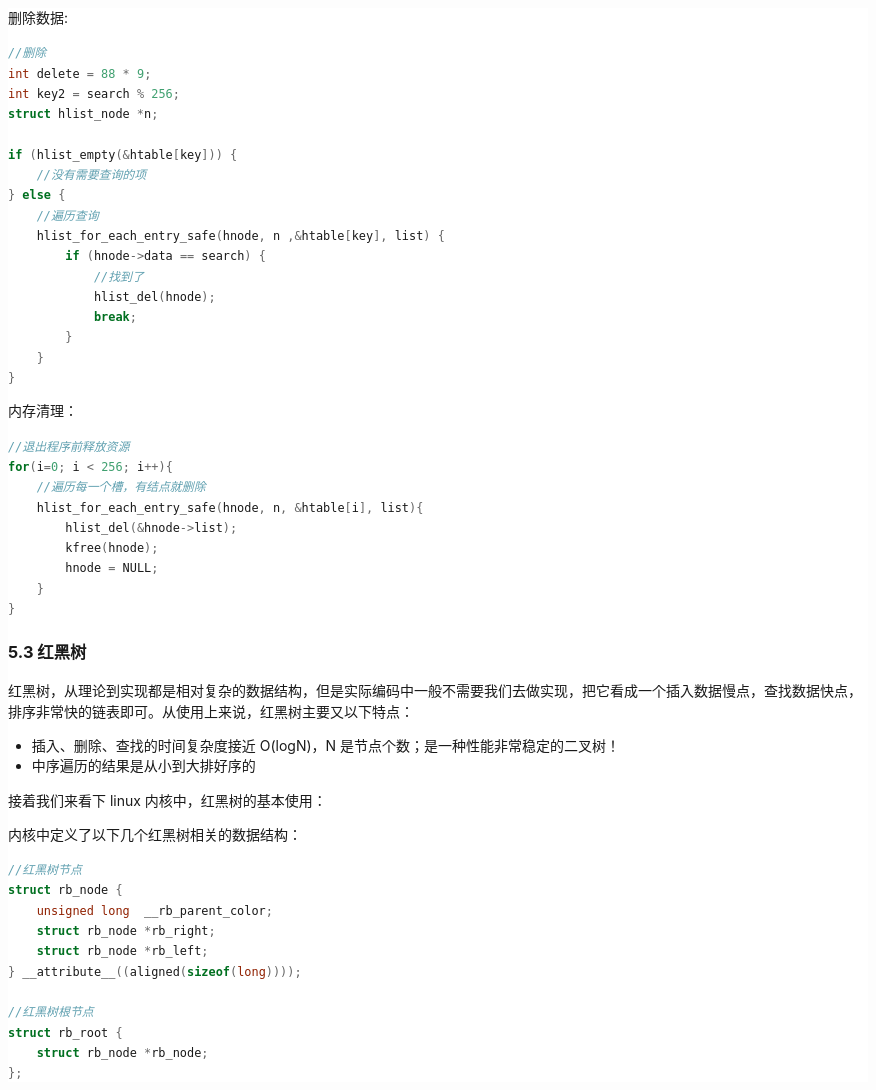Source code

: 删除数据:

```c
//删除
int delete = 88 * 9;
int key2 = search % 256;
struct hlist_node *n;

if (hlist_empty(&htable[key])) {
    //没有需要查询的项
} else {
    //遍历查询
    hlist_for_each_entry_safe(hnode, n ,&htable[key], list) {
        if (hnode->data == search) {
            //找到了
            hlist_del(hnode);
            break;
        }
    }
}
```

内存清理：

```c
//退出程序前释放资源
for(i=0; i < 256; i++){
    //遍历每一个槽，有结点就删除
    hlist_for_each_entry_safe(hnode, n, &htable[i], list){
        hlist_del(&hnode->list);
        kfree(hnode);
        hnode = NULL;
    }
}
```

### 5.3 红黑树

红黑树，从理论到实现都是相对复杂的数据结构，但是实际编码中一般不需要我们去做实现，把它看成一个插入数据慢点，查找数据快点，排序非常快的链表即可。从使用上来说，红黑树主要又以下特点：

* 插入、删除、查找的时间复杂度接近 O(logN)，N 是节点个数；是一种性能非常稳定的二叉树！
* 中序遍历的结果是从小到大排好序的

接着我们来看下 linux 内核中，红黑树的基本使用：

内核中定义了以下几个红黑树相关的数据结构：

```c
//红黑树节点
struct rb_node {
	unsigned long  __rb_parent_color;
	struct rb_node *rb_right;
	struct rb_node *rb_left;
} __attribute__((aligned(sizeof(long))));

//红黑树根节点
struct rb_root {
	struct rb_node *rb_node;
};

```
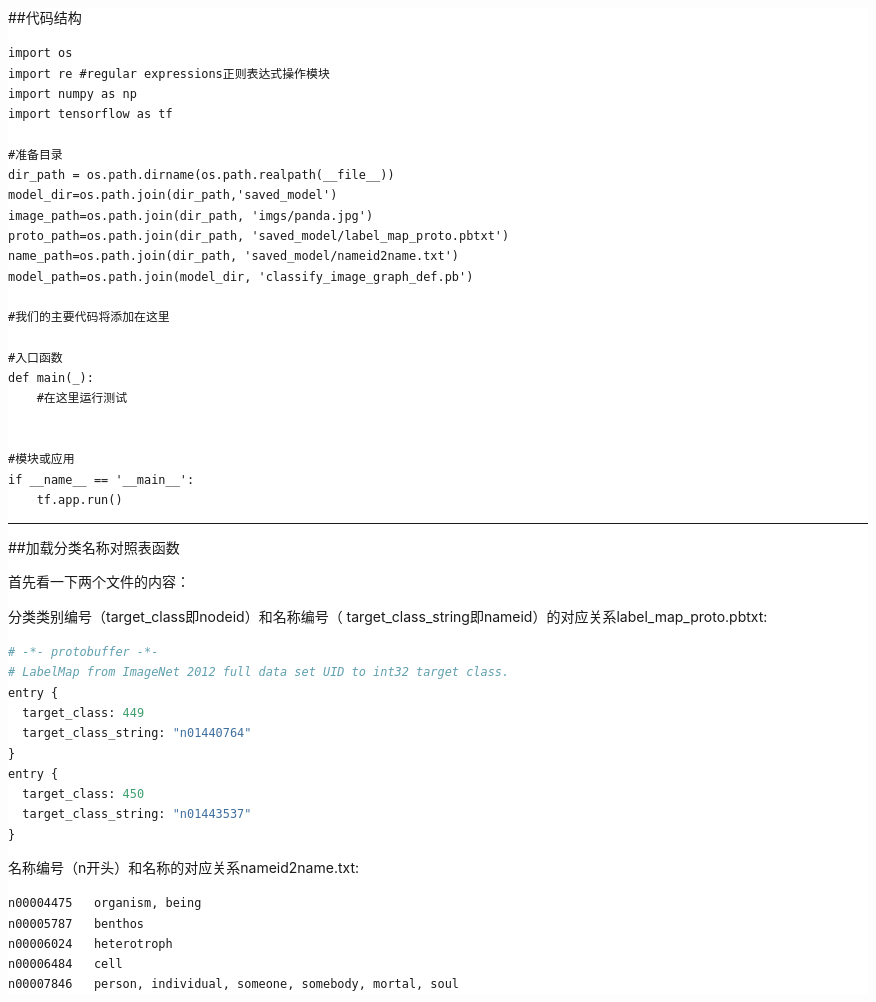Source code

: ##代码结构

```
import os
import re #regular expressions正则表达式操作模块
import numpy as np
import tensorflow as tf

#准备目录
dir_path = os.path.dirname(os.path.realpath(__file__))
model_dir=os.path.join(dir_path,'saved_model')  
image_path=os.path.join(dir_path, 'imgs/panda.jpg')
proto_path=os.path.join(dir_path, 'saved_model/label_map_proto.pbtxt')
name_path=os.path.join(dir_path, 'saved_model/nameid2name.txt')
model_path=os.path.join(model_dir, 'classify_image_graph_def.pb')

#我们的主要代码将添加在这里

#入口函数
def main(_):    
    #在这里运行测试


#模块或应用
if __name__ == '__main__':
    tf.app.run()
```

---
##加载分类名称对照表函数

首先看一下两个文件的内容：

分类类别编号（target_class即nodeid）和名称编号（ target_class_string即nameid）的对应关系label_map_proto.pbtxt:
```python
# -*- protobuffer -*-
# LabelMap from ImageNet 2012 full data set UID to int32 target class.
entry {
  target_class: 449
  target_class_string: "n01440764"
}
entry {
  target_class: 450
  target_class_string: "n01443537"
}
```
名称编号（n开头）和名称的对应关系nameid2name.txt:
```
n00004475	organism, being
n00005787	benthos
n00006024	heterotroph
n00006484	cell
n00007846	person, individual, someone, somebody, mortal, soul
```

■ Exercise requirements: Report how many lines in the material contain "long". Write the number and stop.

■ Answer area: 2